New Zealand's Reserve Bank will hold off introducing new measures to tackle the bubbling housing market for now, but says it will keep a close eye on things.
The central bank has highlighted the rise in house prices and stubbornly low dairy prices as risks to the country's financial stability.
In its six-monthly Financial Stability Report it says risks have increased in the past six months.
It says imbalances in the housing market are increasing again, especially in Auckland, where the impact of restrictions on investor loan-to-value ratios and government measures have waned.
"The bank remains concerned that a future sharp slowdown could challenge financial stability given the large exposure of the banking system to the Auckland housing market," said Governor Graeme Wheeler.
"Further efforts to reduce the imbalance between housing demand and supply in Auckland remain essential."
He said impediments to more housing density and greenfield development needed to be decreased as did other constraints to increasing housing supply.
The bank said its loan-to-value ratio restrictions had substantially reduced the proportion of risky housing loans on bank balance sheets and did not rule out acting again.
"The Reserve Bank is closely monitoring developments to assess whether further financial policy measures would be appropriate," deputy governor Grant Spencer said.

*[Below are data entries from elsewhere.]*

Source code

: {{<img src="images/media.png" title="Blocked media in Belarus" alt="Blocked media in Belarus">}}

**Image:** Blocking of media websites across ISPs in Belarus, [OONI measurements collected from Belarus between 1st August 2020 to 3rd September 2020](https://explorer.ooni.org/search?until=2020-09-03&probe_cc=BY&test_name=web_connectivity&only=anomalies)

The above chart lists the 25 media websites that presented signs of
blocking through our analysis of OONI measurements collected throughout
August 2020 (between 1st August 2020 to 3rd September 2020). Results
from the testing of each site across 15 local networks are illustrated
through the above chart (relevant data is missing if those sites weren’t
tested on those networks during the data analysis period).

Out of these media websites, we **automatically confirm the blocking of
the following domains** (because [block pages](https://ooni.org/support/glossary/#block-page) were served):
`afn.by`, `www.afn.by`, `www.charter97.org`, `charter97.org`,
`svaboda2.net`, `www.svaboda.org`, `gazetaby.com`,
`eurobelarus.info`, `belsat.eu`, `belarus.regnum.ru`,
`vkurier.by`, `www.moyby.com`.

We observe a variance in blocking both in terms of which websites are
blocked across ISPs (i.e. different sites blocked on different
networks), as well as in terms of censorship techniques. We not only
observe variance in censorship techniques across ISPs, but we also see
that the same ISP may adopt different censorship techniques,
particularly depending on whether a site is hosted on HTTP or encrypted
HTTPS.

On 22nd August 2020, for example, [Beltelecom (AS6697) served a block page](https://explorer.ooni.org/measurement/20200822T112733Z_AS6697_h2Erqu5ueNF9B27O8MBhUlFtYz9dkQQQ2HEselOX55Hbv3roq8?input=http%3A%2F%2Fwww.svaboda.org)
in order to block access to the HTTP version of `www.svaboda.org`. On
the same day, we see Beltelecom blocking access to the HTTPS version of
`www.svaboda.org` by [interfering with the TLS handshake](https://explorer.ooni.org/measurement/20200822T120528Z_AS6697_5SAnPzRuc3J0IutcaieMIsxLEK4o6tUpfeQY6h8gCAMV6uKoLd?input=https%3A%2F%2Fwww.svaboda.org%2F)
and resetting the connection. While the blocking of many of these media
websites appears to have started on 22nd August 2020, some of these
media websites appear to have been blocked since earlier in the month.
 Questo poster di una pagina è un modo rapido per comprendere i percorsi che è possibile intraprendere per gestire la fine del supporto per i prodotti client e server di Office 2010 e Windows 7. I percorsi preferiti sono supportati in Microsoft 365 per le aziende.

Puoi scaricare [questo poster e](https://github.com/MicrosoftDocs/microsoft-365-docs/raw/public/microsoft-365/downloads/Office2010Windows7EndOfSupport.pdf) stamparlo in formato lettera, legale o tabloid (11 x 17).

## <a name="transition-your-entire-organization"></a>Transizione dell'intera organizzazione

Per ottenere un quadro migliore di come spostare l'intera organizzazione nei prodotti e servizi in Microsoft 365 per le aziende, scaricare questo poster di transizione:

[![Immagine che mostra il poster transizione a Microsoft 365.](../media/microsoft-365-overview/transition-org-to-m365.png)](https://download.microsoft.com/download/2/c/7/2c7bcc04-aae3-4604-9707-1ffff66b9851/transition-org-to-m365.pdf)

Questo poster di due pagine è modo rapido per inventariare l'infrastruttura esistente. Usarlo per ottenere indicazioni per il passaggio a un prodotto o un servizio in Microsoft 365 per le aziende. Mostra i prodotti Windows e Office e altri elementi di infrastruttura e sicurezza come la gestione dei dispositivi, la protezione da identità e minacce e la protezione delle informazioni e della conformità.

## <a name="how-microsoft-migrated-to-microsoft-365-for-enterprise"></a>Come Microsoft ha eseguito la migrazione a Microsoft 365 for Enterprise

The New Zealand dollar rose to 67.93 US cents after the report was released, from 67.60 cents immediately before.
There had been speculation Mr Wheeler would impose further measures to cool the housing market, clearing an impediment to him cutting the official cash rate as soon as June.
ASB Bank said it was likely the bank would tighten the LVR (loan to value) restrictions in Auckland in the coming months.
"It will likely take a few months of housing data before the RBNZ is confident in its assessment of the Auckland housing market.
"But, given the market trends, we think it is likely that Auckland house price gains will prompt the RBNZ to act," said chief economist Nick Tuffley.
The bank said some dairy farmers were facing a third season of negative cash flow and expected some loans to become an issue.
"The level of problem loans in the dairy sector is expected to increase significantly over the coming year, although we expect that dairy losses will be absorbed mainly through reduced earnings."